In [28]:
import torchtext
import torch
import numpy as np
import pandas as pd
import random
import time

from torch.nn.utils.rnn import pad_sequence
from torchtext.data.utils import get_tokenizer
from torchtext.vocab import build_vocab_from_iterator
from torch.utils.data import Dataset, DataLoader

from typing import Tuple, List

In [3]:
df = pd.read_csv("../data/IMDB.csv")
df

Unnamed: 0,review,sentiment
0,One of the other reviewers has mentioned that ...,positive
1,A wonderful little production. <br /><br />The...,positive
2,I thought this was a wonderful way to spend ti...,positive
3,Basically there's a family where a little boy ...,negative
4,"Petter Mattei's ""Love in the Time of Money"" is...",positive
...,...,...
49995,I thought this movie did a down right good job...,positive
49996,"Bad plot, bad dialogue, bad acting, idiotic di...",negative
49997,I am a Catholic taught in parochial elementary...,negative
49998,I'm going to have to disagree with the previou...,negative


## Preparing NSP dataset and Masked dataset

In [4]:
MASK_PERCENTANGE = 0.15
MASK_PROBABILITY = 0.80

In [27]:
sents = df.iloc[random.randint(0, df.shape[0]), 0].split(". ")
idx = random.randint(0, len(sents)-1)
sent1 = sents[idx]

sent1 = sent1.split(" ")
mask_idx = random.randint(0, len(sent1)-1)
if random.random() < MASK_PROBABILITY:
    sent1[mask_idx] = "[MASK]"
    print("Masked")
    print(" ".join(sent1))
else:
    rand_token = random.randint(0, len(sent1)-1)
    sent1[mask_idx] = sent1[rand_token]
    print("Replaced with random token")
    print(" ".join(sent1))

if random.random() <= 0.5:
    nsp_sents = ". [SEP] ".join(sents[idx: idx+2])
    print("NSP: 1")
    print(nsp_sents)
    print(len(nsp_sents.split(" ")))
else:
    nsp_sents = sents[idx] + ". [SEP] " + sents[random.randint(idx+1, len(sents))-1]
    print("NSP: 0")
    print(nsp_sents)
    print(len(nsp_sents.split(" ")))

Masked
However, I [MASK] consider it marvelous entertainment typical of Hollywood's golden age.
NSP: 1
However, I still consider it marvelous entertainment typical of Hollywood's golden age.
12


In [6]:
CLS_TOKEN = 0
SEP_TOKEN = 1
MASK_TOKEN = 2
PAD_TOKEN = 3 
UNK_TOKEN = 4

In [7]:
tokenizer = get_tokenizer("spacy", language="en_core_web_sm")

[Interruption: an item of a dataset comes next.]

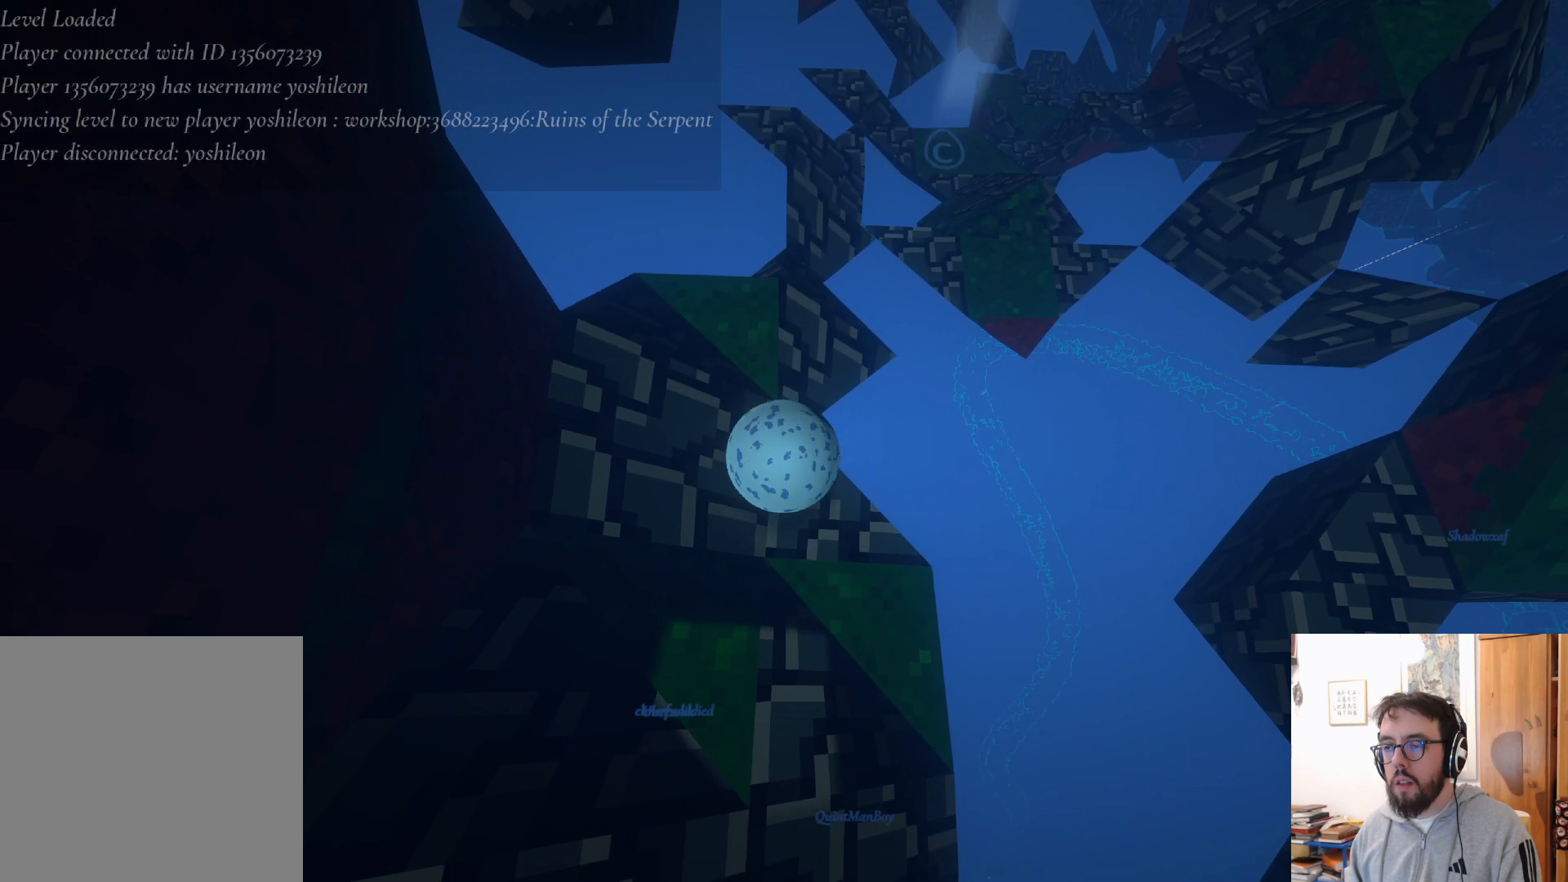
{"buttons": [], "left_stick": "center", "right_stick": "center", "events": [[100, "left_stick", "center"], [200, "left_stick", "down-left"], [467, "left_stick", "center"]]}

def build_vocab(data_iter):
    for sentence in data_iter:
        yield tokenizer(sentence)

vocab = build_vocab_from_iterator(build_vocab(df["review"].to_list()),
                                  min_freq=2,
                                  specials=["[CLS]", "[SEP]", "[MASK]", "[PAD]", "<UNK>"],
                                  special_first=True)
vocab.set_default_index(UNK_TOKEN)

In [8]:
len(vocab)

89854

In [16]:
less_ = 0
more_ = 0
for _ in range(10000000):
    if random.random()<=0.5:
        less_ += 1
    else:
        more_ += 1
less_, more_

(4998650, 5001350)

In [40]:
class IMDBBERTDataset(Dataset):

    NSP_PERCENTAGE = 0.50

    CLS_TOKEN = 0
    SEP_TOKEN = 1
    MASK_TOKEN = 2
    PAD_TOKEN = 3 
    UNK_TOKEN = 4

    def __init__(self,
                 path: str,
                 tokenizer,
                 vocab,
                 max_sent_len: int=50) -> None:
        super().__init__()
        self.df = pd.read_csv(path)
        self.tokenizer = tokenizer
        self.vocab = vocab
        self.max_sent_len = max_sent_len
        self.df["token_ids"] = 0 # token_ids = 2
        self.df["masked_token"] = 0 # masked_token = 3
        self.df["masked_idx"] = 0 # masked_idx = 4
        self.df["is_next"] = 0 # is_next = 5

        self._prepare_data()
        

    def _prepare_data(self) -> None:
        token_ids_list = []
        for i in range(self.df.shape[0]):
            sentences = self.df.iloc[i, 0].split(". ")
            if random.random() <= self.NSP_PERCENTAGE:
                self.df.iat[i, 5] = 0
                rand_idx = random.randint(0, len(sentences)-2)
                sentences = sentences[rand_idx:rand_idx+2]
            else:
                self.df.iat[i, 5] = 1
                rand_idx = random.randint(1, len(sentences)-1)
                sentences = [sentences[rand_idx], sentences[rand_idx-1]]
            
            sentences = "[CLS] " + sentences[0] + ". [SEP] " + sentences[1]
            
            if len(sentences.split(" ")) < self.max_sent_len:
                while len(sentences.split(" ")) < self.max_sent_len:
                    sentences += " [PAD]"
            else:
                sentences = " ".join(sentences.split(" ")[:self.max_sent_len])
            
            token_ids = self.vocab(self.tokenizer(sentences))
            mask_token, mask_idx = self.SEP_TOKEN, -1
            while mask_token == self.SEP_TOKEN:
                mask_idx = random.randint(1, len(token_ids)-1)
                mask_token = token_ids[mask_idx]
            token_ids[mask_idx] = self.MASK_TOKEN
            token_ids_list.append(token_ids)
            self.df.iat[i, 3] = mask_token
            self.df.iat[i, 4] = mask_idx
        
        self.df["token_ids"] = token_ids_list
        
    
    def __getitem__(self, index: int) -> Tuple[torch.Tensor, int, int, int]:
        token_ids = self.df.iloc[index, 2]
        masked_token = self.df.iloc[index, 3]
        masked_idx = self.df.iloc[index, 4]
        is_next = self.df.iloc[index, 5]
        return token_ids, masked_token, masked_idx, is_next
    
    def __len__(self) -> int:
        return self.df.shape[0]


In [None]:
ds = IMDBBERTDataset(path="../data/IMDB.csv",
                     tokenizer=tokenizer,
                     vocab=vocab)